### TO-DO ITEM
Put everything from the start of the records down to the line containing "margin:0 auto; width:40%;" into a JSON list of strings, one string per line. Skip blank lines, and leave the pictures out of your answer.

(Document images and their source code)
______
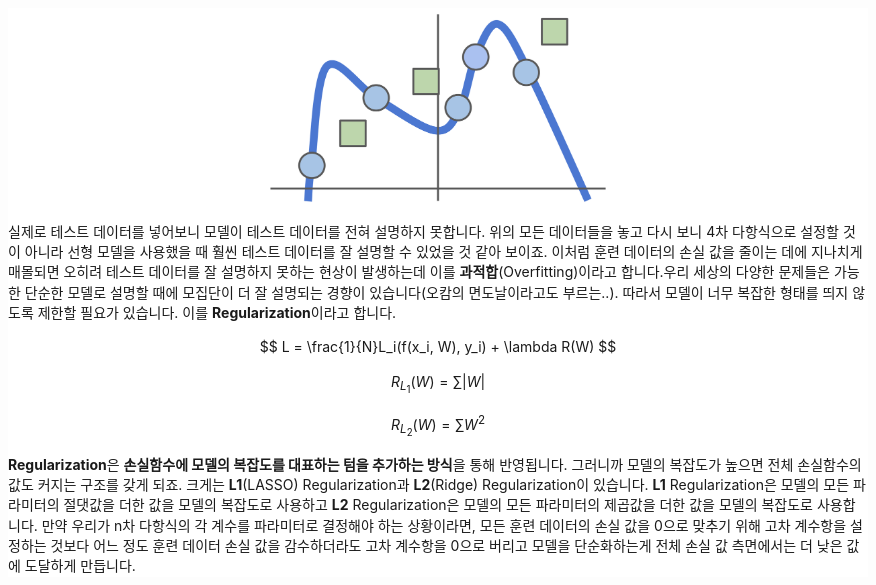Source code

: <img src="/images/2025-07-20-CS231n_01/image-20250721144851568.png" alt="image-20250721144851568" style="display:block; margin:0 auto; width:40%; height:auto;" />

실제로 테스트 데이터를 넣어보니 모델이 테스트 데이터를 전혀 설명하지 못합니다. 위의 모든 데이터들을 놓고 다시 보니 4차 다항식으로 설정할 것이 아니라 선형 모델을 사용했을 때 훨씬 테스트 데이터를 잘 설명할 수 있었을 것 같아 보이죠. 이처럼 훈련 데이터의 손실 값을 줄이는 데에 지나치게 매몰되면 오히려 테스트 데이터를 잘 설명하지 못하는 현상이 발생하는데 이를 **과적합**(Overfitting)이라고 합니다.우리 세상의 다양한 문제들은 가능한 단순한 모델로 설명할 때에 모집단이 더 잘 설명되는 경향이 있습니다(오캄의 면도날이라고도 부르는..). 따라서 모델이 너무 복잡한 형태를 띄지 않도록 제한할 필요가 있습니다. 이를 **Regularization**이라고 합니다.


$$
L = \frac{1}{N}L_i(f(x_i, W), y_i) + \lambda R(W)
$$

$$
R_{L_1}(W) = \sum |W|
$$

$$
R_{L_2}(W) = \sum W^2
$$





**Regularization**은 **손실함수에 모델의 복잡도를 대표하는 텀을 추가하는 방식**을 통해 반영됩니다. 그러니까 모델의 복잡도가 높으면 전체 손실함수의 값도 커지는 구조를 갖게 되죠.  크게는 **L1**(LASSO) Regularization과 **L2**(Ridge) Regularization이 있습니다. **L1** Regularization은 모델의 모든 파라미터의 절댓값을 더한 값을 모델의 복잡도로 사용하고 **L2** Regularization은 모델의 모든 파라미터의 제곱값을 더한 값을 모델의 복잡도로 사용합니다. 만약 우리가 n차 다항식의 각 계수를 파라미터로 결정해야 하는 상황이라면, 모든 훈련 데이터의 손실 값을 0으로 맞추기 위해 고차 계수항을 설정하는 것보다 어느 정도 훈련 데이터 손실 값을 감수하더라도 고차 계수항을 0으로 버리고 모델을 단순화하는게 전체 손실 값 측면에서는 더 낮은 값에 도달하게 만듭니다.  

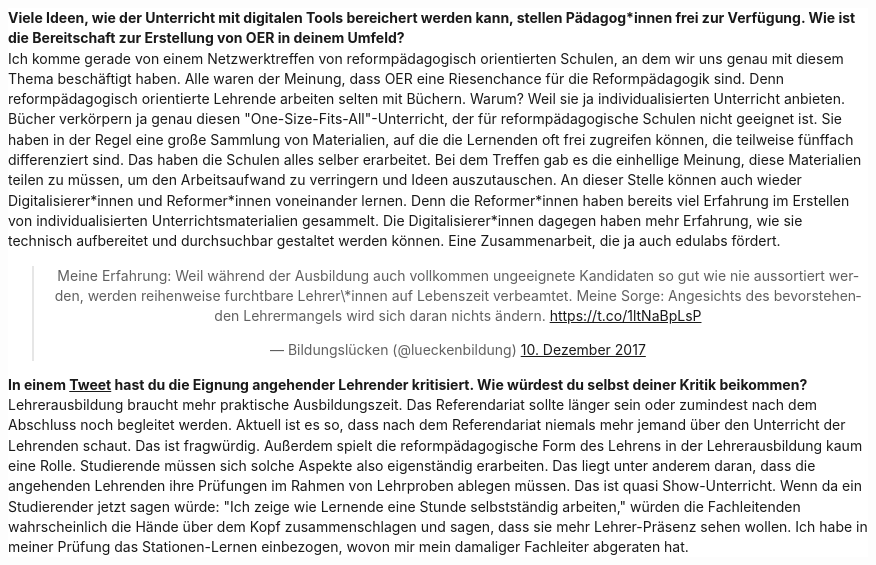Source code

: **Viele Ideen, wie der Unterricht mit digitalen Tools bereichert werden kann, stellen Pädagog\*innen frei zur Verfügung. Wie ist die Bereitschaft zur Erstellung von OER in deinem Umfeld?**<br>
Ich komme gerade von einem Netzwerktreffen von reformpädagogisch orientierten Schulen, an dem wir uns genau mit diesem Thema beschäftigt haben. Alle waren der Meinung, dass OER eine Riesenchance für die Reformpädagogik sind. Denn reformpädagogisch orientierte Lehrende arbeiten selten mit Büchern. Warum? Weil sie ja individualisierten Unterricht anbieten. Bücher verkörpern ja genau diesen "One-Size-Fits-All"-Unterricht, der für reformpädagogische Schulen nicht geeignet ist. Sie haben in der Regel eine große Sammlung von Materialien, auf die die Lernenden oft frei zugreifen können, die teilweise fünffach differenziert sind. Das haben die Schulen alles selber erarbeitet. 
Bei dem Treffen gab es die einhellige Meinung, diese Materialien teilen zu müssen, um den Arbeitsaufwand zu verringern und Ideen auszutauschen. An dieser Stelle können auch wieder Digitalisierer\*innen und Reformer\*innen voneinander lernen. Denn die Reformer\*innen haben bereits viel Erfahrung im Erstellen von individualisierten Unterrichtsmaterialien gesammelt. Die Digitalisierer\*innen dagegen haben mehr Erfahrung, wie sie technisch aufbereitet und durchsuchbar gestaltet werden können. Eine Zusammenarbeit, die ja auch edulabs fördert.

<center><blockquote class="twitter-tweet" data-lang="de"><p lang="de" dir="ltr">Meine Erfahrung: Weil während der Ausbildung auch vollkommen ungeeignete Kandidaten so gut wie nie aussortiert werden, werden reihenweise  furchtbare Lehrer\*innen auf Lebenszeit verbeamtet. Meine Sorge: Angesichts des bevorstehenden Lehrermangels wird sich daran nichts ändern. <a href="https://t.co/1ltNaBpLsP">https://t.co/1ltNaBpLsP</a></p>&mdash; Bildungslücken (@lueckenbildung) <a href="https://twitter.com/lueckenbildung/status/939830418035142657?ref_src=twsrc%5Etfw">10. Dezember 2017</a></blockquote>
<script async src="https://platform.twitter.com/widgets.js" charset="utf-8"></script></center>

**In einem [Tweet](https://twitter.com/lueckenbildung/status/939830418035142657) hast du die Eignung angehender Lehrender kritisiert. Wie würdest du selbst deiner Kritik beikommen?**<br>
Lehrerausbildung braucht mehr praktische Ausbildungszeit. Das Referendariat sollte länger sein oder zumindest nach dem Abschluss noch begleitet werden. Aktuell ist es so, dass nach dem Referendariat niemals mehr jemand über den Unterricht der Lehrenden schaut. Das ist fragwürdig. 
Außerdem spielt die reformpädagogische Form des Lehrens in der Lehrerausbildung kaum eine Rolle. Studierende müssen sich solche Aspekte also eigenständig erarbeiten. Das liegt unter anderem daran, dass die angehenden Lehrenden ihre Prüfungen im Rahmen von Lehrproben ablegen müssen. Das ist quasi Show-Unterricht. Wenn da ein Studierender jetzt sagen würde: "Ich zeige wie Lernende eine Stunde selbstständig arbeiten," würden die Fachleitenden wahrscheinlich die Hände über dem Kopf zusammenschlagen und sagen, dass sie mehr Lehrer-Präsenz sehen wollen. Ich habe in meiner Prüfung das Stationen-Lernen einbezogen, wovon mir mein damaliger Fachleiter abgeraten hat. 

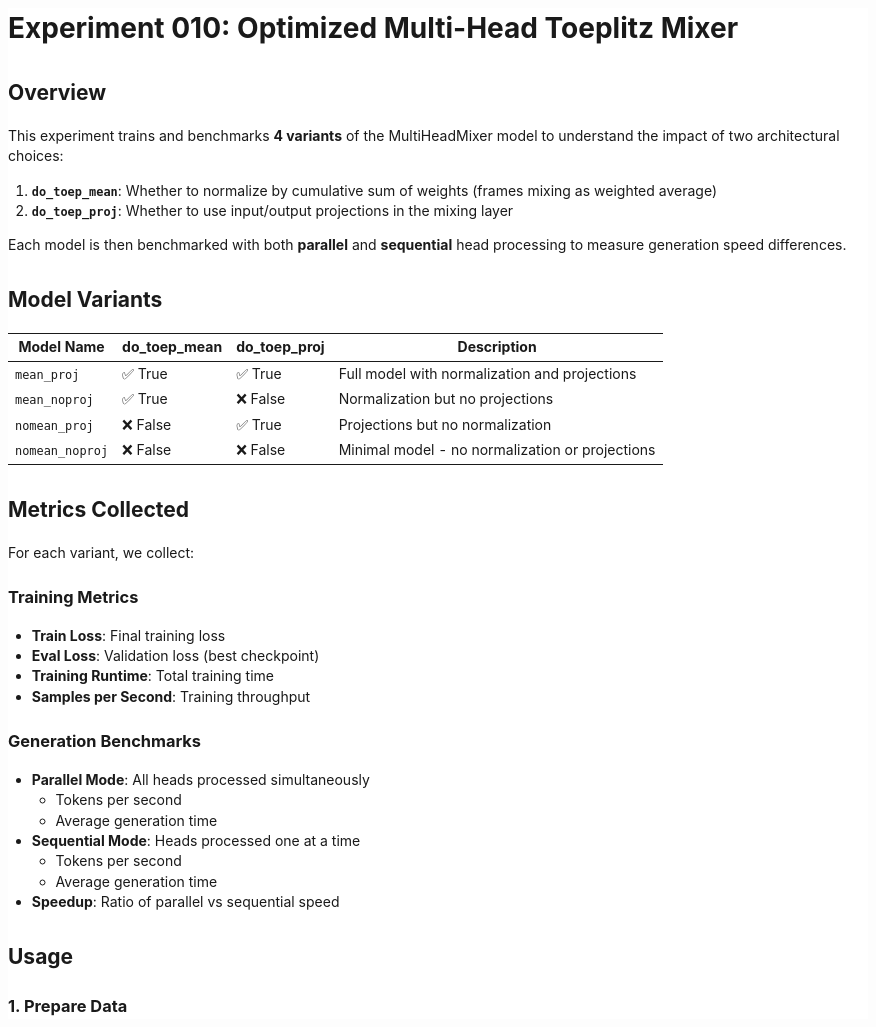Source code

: # Experiment 010: Optimized Multi-Head Toeplitz Mixer

## Overview

This experiment trains and benchmarks **4 variants** of the MultiHeadMixer model to understand the impact of two architectural choices:

1. **`do_toep_mean`**: Whether to normalize by cumulative sum of weights (frames mixing as weighted average)
2. **`do_toep_proj`**: Whether to use input/output projections in the mixing layer

Each model is then benchmarked with both **parallel** and **sequential** head processing to measure generation speed differences.

## Model Variants

| Model Name      | do_toep_mean | do_toep_proj | Description |
|-----------------|--------------|--------------|-------------|
| `mean_proj`     | ✅ True      | ✅ True      | Full model with normalization and projections |
| `mean_noproj`   | ✅ True      | ❌ False     | Normalization but no projections |
| `nomean_proj`   | ❌ False     | ✅ True      | Projections but no normalization |
| `nomean_noproj` | ❌ False     | ❌ False     | Minimal model - no normalization or projections |

## Metrics Collected

For each variant, we collect:

### Training Metrics
- **Train Loss**: Final training loss
- **Eval Loss**: Validation loss (best checkpoint)
- **Training Runtime**: Total training time
- **Samples per Second**: Training throughput

### Generation Benchmarks
- **Parallel Mode**: All heads processed simultaneously
  - Tokens per second
  - Average generation time
- **Sequential Mode**: Heads processed one at a time
  - Tokens per second
  - Average generation time
- **Speedup**: Ratio of parallel vs sequential speed

## Usage

### 1. Prepare Data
______
### EXERCISE ANSWER
[
  "Source code",
  ": <img src=\"/images/2025-07-20-CS231n_01/image-20250721144851568.png\" alt=\"image-20250721144851568\" style=\"display:block; margin:0 auto; width:40%; height:auto;\" />"
]